As incertezas de uma primavera islamista na Síria
O fim de uma autocracia torcionária leva sempre a entusiasmos compreensíveis. O problema na Síria é que o passado dos novos poderes instituídos refreia os ânimos. O envolvimento de Abu Mohamed al-Julani e do seu Tahrir al-Sham (HTS) em atos de violência islamista radical, assim como as lealdades prévias à al-Qaeda e ao ISIS, convocam temores e suscitam reservas.
Por ora, Julani diz e faz o desejado pelas capitais Ocidentais. Garantiu respeito pela diversidade étnica e religiosa do país, estabeleceu relações diplomáticas cordiais com as principais potências e diz-se empenhado num processo reformista de abertura política. Boa parte destas promessas têm sido consequentes.
Com razão, os cépticos alertam que as ideologias jihadistas não são incompatíveis com acções pragmáticas, sobretudo se desse pragmatismo depender a conquista de poder. Pelo contrário, os mais esperançosos vêem o HTS num caminho de moderação imposto pelo mosaico social e cultural da Síria. Julani saberá que as revoluções tendem a devorar os seus filhos, logo o melhor será abraçar o sossego exigido pelo peso da governação. As circunstâncias vergarão a ideologia.
Perante a dúvida, a dita Primavera Árabe oferece duas pistas interessantes. A primeira: não houve uma primavera. Foram várias, uma por cada país. A Tunísia, o berço da revolta, teve instituições capazes de garantir a continuidade administrativa do país, enquanto a vizinha Líbia, que nunca foi um Estado, desceu ao caos absoluto. Marrocos reformou a Constituição para, no essencial, manter tudo na mesma. Já a Argélia mostrou-se tímida, dissuadida pela memória de uma Guerra Civil sangrenta entre 1992 e 2002. Houve mimetismo no repertório dos protestos de rua, mas não houve uma trajectória política comum.

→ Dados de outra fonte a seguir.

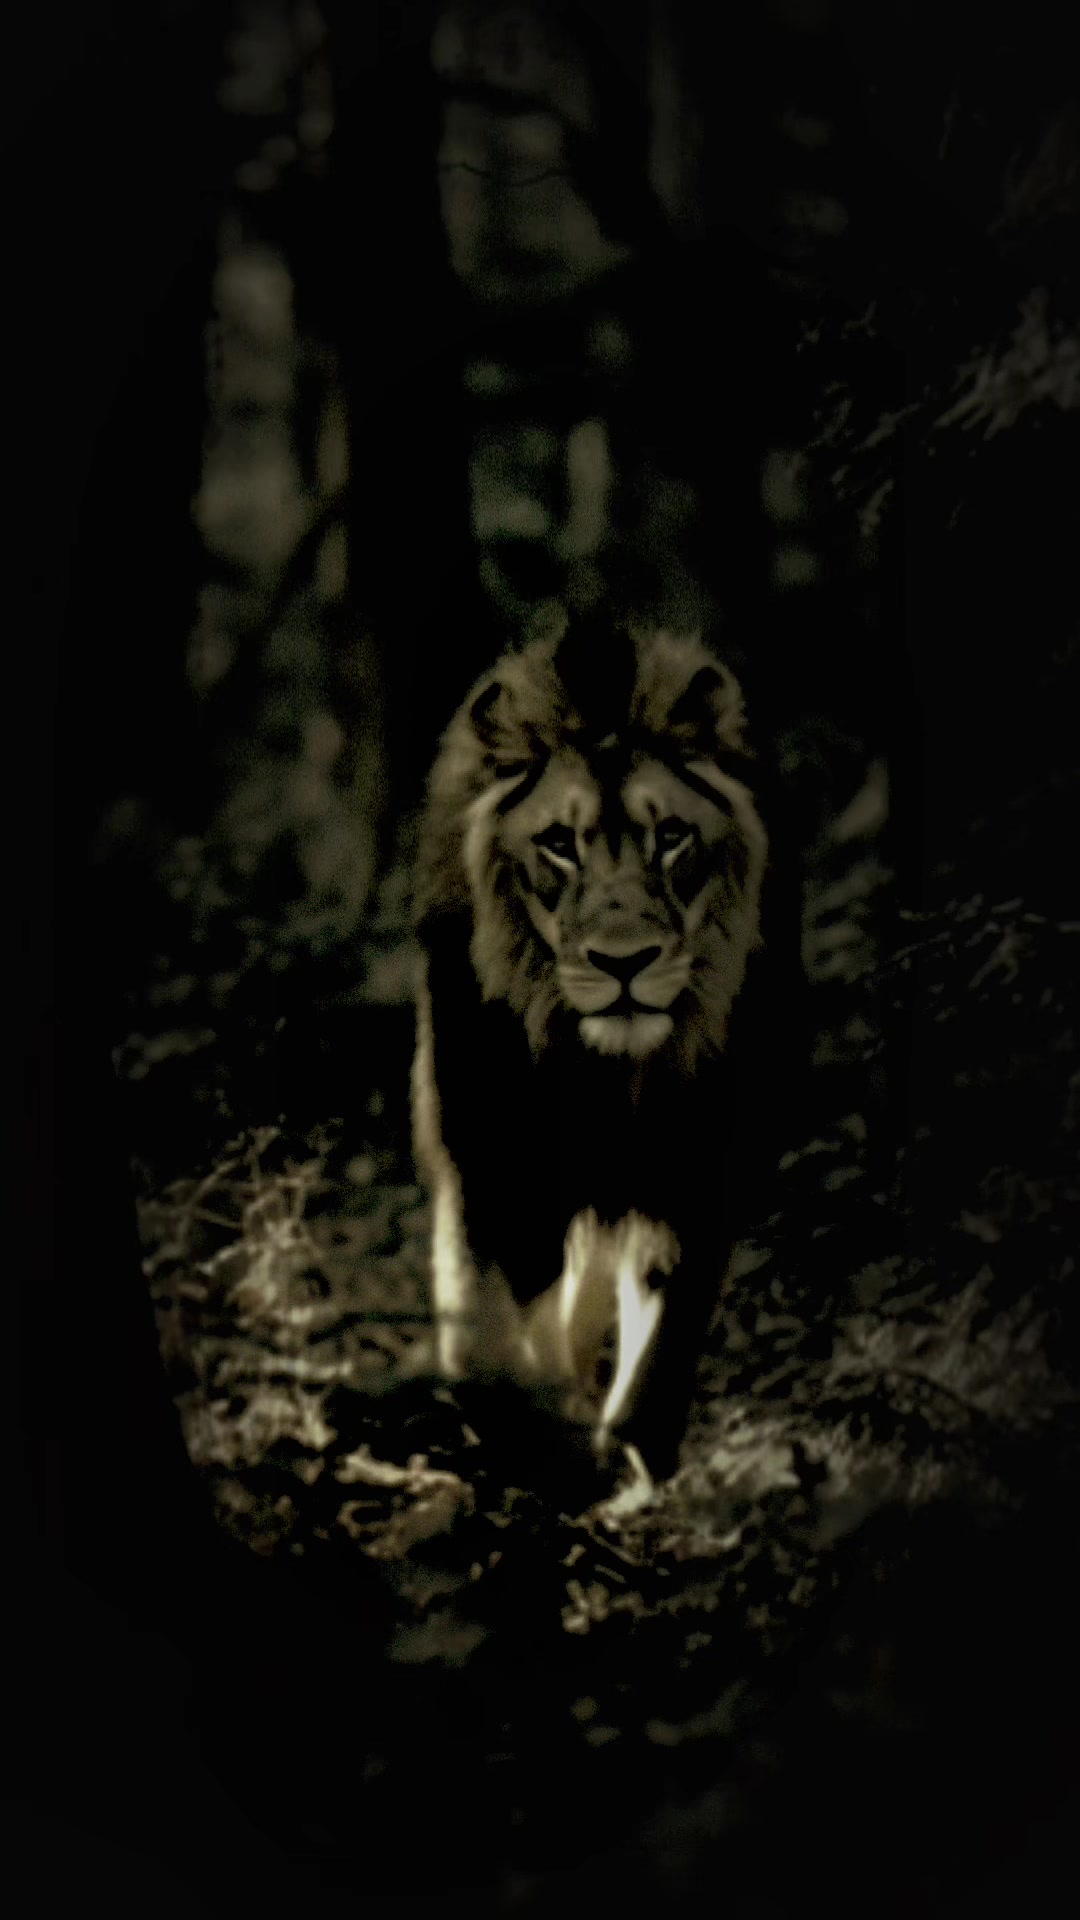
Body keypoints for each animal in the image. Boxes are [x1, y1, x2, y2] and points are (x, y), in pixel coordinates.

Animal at [410, 609, 794, 1479]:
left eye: (672, 837)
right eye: (560, 843)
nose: (625, 962)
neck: (610, 1077)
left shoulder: (697, 1172)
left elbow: (668, 1326)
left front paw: (632, 1450)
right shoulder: (499, 1164)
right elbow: (502, 1317)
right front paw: (529, 1423)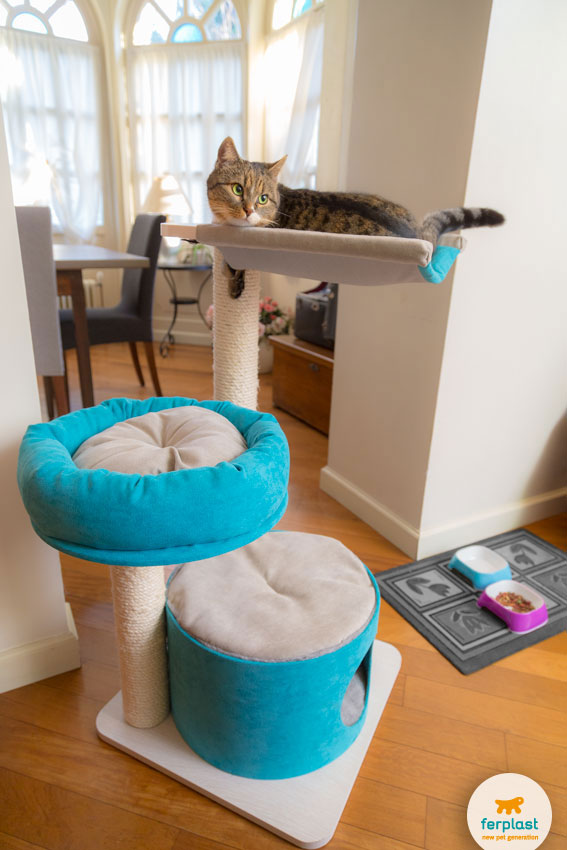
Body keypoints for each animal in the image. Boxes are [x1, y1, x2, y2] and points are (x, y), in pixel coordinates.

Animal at [205, 137, 506, 296]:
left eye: (263, 198)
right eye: (237, 189)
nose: (249, 210)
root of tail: (416, 234)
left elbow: (237, 267)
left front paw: (234, 282)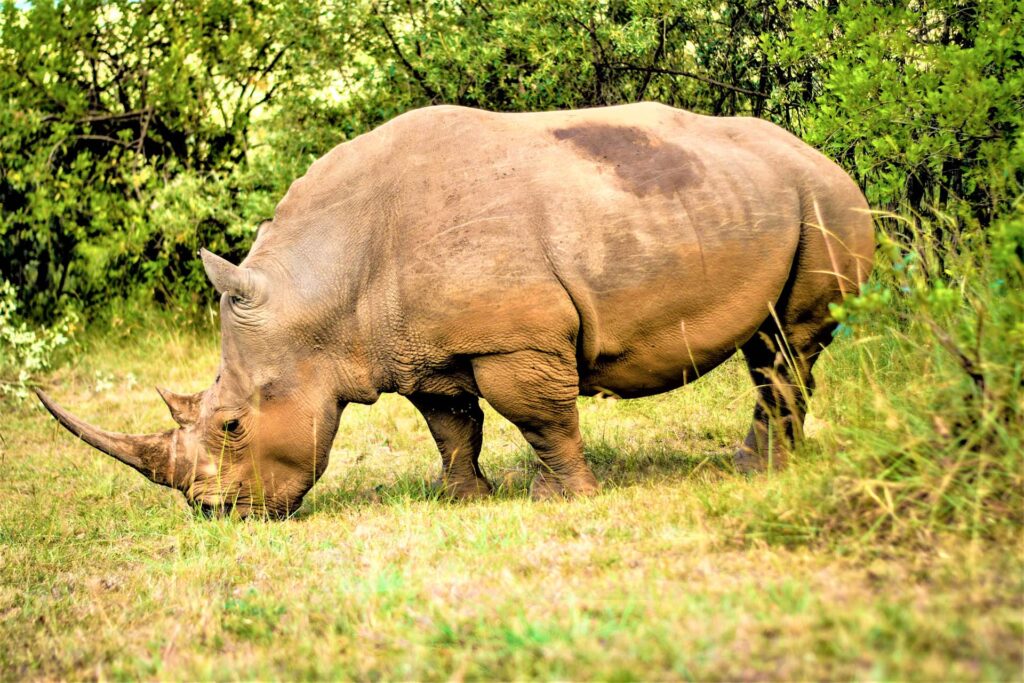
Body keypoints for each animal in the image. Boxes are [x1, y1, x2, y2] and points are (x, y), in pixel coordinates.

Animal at [37, 103, 873, 518]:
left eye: (234, 425)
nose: (214, 513)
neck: (319, 292)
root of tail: (823, 153)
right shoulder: (419, 348)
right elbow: (452, 423)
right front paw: (463, 499)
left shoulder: (516, 340)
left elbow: (538, 416)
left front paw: (561, 500)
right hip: (768, 196)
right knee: (771, 345)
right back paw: (757, 463)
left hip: (824, 197)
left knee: (788, 346)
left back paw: (760, 468)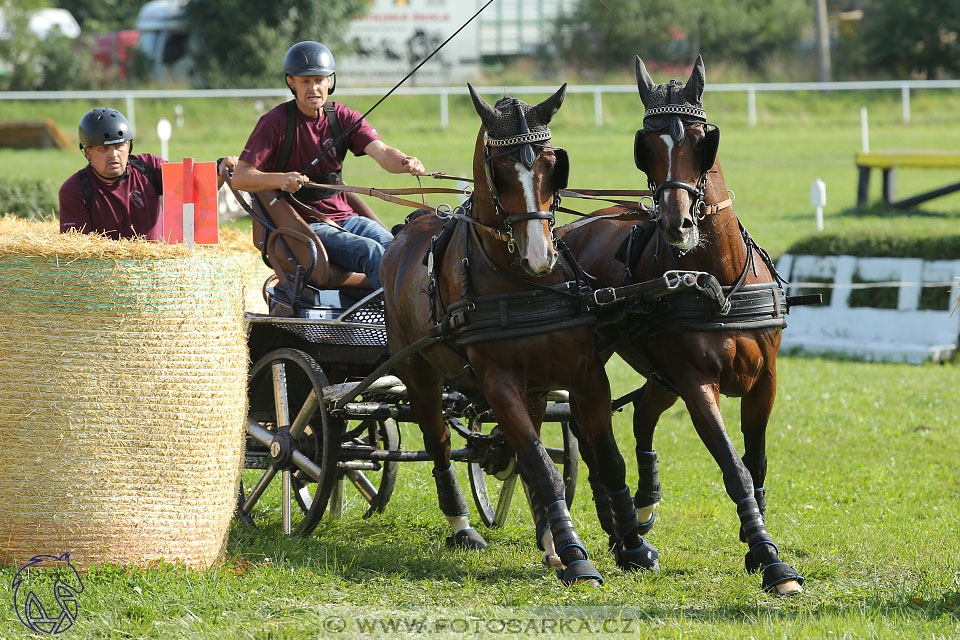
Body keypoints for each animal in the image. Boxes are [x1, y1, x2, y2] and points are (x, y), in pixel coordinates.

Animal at [382, 84, 660, 584]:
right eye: (502, 172)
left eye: (553, 164)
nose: (539, 257)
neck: (520, 281)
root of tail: (406, 230)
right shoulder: (500, 384)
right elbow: (541, 465)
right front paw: (577, 556)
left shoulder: (586, 376)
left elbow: (606, 460)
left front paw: (632, 545)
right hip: (418, 374)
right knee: (439, 444)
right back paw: (463, 526)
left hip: (536, 388)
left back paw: (548, 540)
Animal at [560, 56, 808, 596]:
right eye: (647, 148)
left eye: (701, 141)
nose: (677, 226)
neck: (719, 283)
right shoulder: (697, 383)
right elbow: (733, 468)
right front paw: (770, 558)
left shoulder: (766, 381)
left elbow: (756, 462)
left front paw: (756, 540)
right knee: (590, 428)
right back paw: (623, 526)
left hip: (659, 373)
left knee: (639, 414)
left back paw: (638, 508)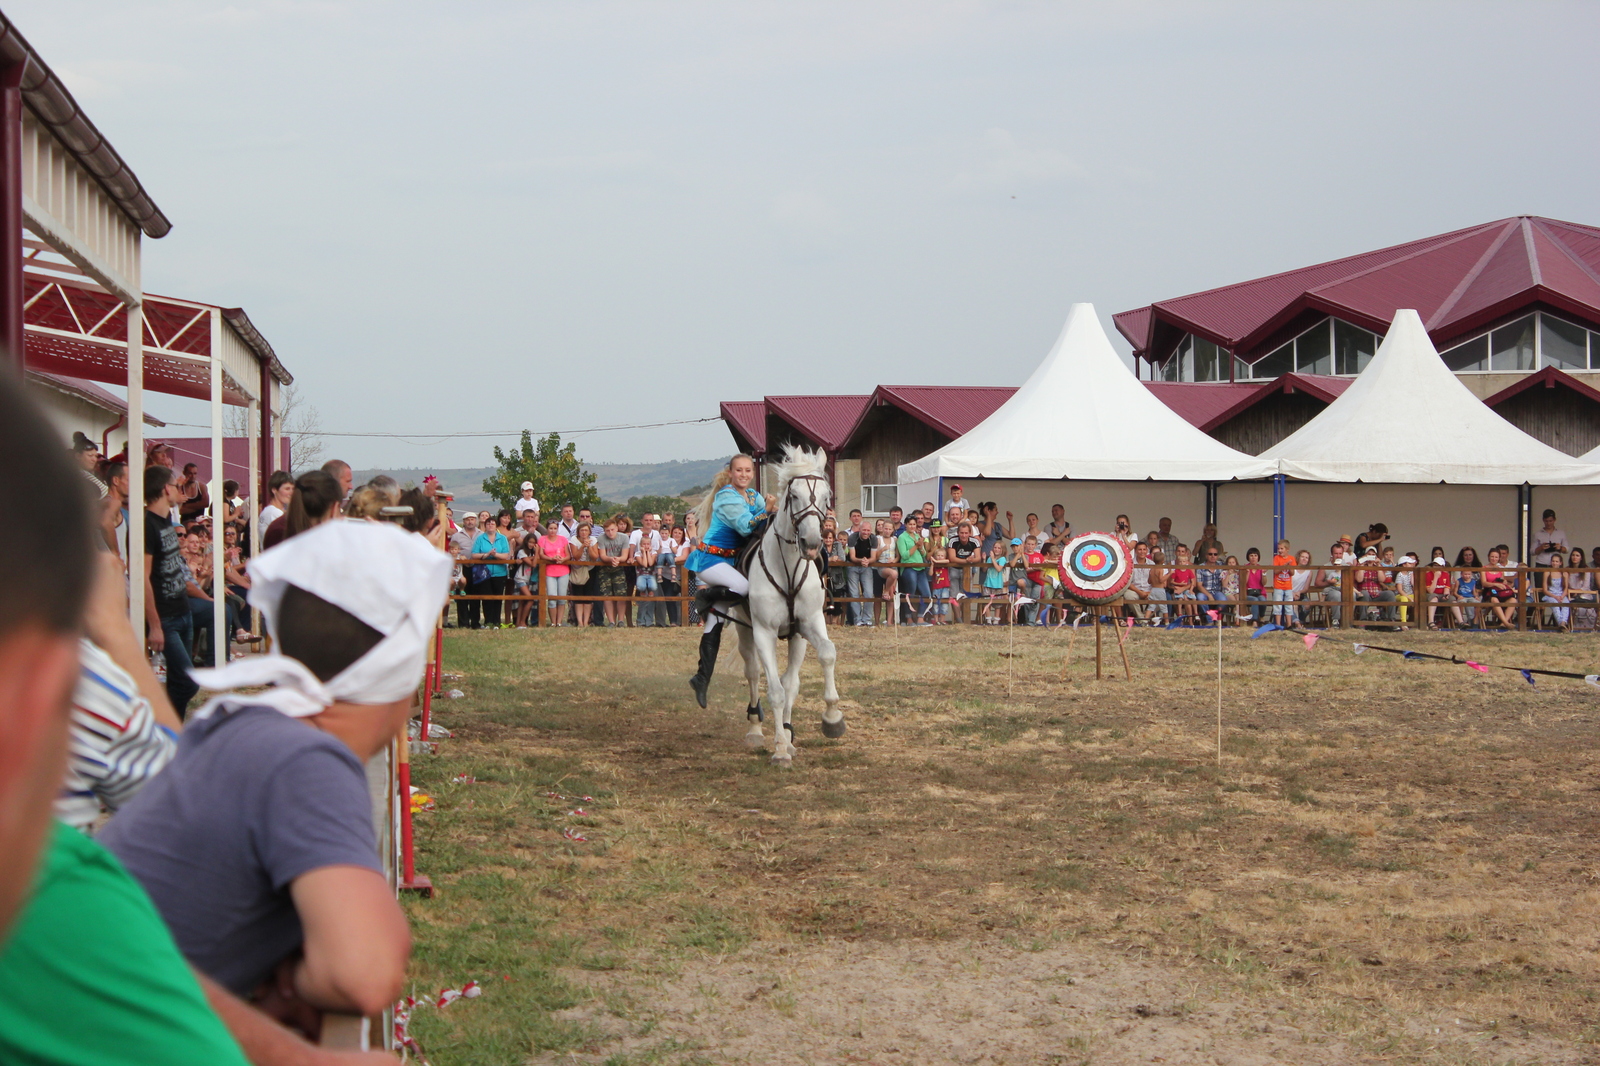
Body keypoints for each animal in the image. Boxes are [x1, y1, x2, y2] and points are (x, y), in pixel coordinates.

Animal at [729, 444, 844, 758]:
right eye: (793, 496)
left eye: (827, 496)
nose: (812, 543)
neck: (788, 570)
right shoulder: (764, 632)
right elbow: (775, 691)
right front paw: (780, 748)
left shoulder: (807, 626)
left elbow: (823, 657)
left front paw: (832, 718)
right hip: (744, 627)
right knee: (753, 673)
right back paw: (755, 730)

A segunda pista sugere que os partidos islamistas não comprometem a liberalização política. Note-se que os retrocessos autoritários na Tunísia e no Egipto chegaram pela mão de políticos seculares, não de islamistas. A Irmandade Muçulmana, no Egipto, e o Ennahda, na Tunísia, alcançaram o poder mediante eleições livres e, em grande medida, governaram de acordo com as normas e princípios do Estado de Direito democrático. Acresce o cuidado do Ennahda com os direitos das mulheres tunisinas, que gozam de uma liberdade única no contexto árabe. Num caso e no outro, foram as velhas elites seculares a recuperar práticas autoritárias, invertendo a abertura política que, a custo, avançava.
Dois casos não permitem inferir uma regra geral, é certo. Mas ao olhar para a Síria encontramos mais um exemplo de como o secularismo pouco ou nada garante na região. O partido Baath, uma mistura de socialismo, nacionalismo e pan-arabismo, nasceu de elites formadas na Europa, admiradoras do republicanismo francês e das reformas de Kemal Atatürk, na Turquia. Sobra recordar que o Baath foi o braço político da dinastia Assad, que perpetrou terrorismo de Estado dentro de fronteiras e patrocinou organizações terroristas no estrangeiro.
Talvez a Síria inaugure uma primavera adiada. Talvez regresse ao estado habitual de coisas, feito de golpes de Estado: desde a independência, em 1946, até à chegada de Hafez al-Assad ao poder, em 1970, a Síria teve 20 governos e 11 presidentes. Para futuro, a única certeza é que Damasco continuará a ser a mais antiga capital do mundo.
Escreve sem aplicação do novo Acordo Ortográfico.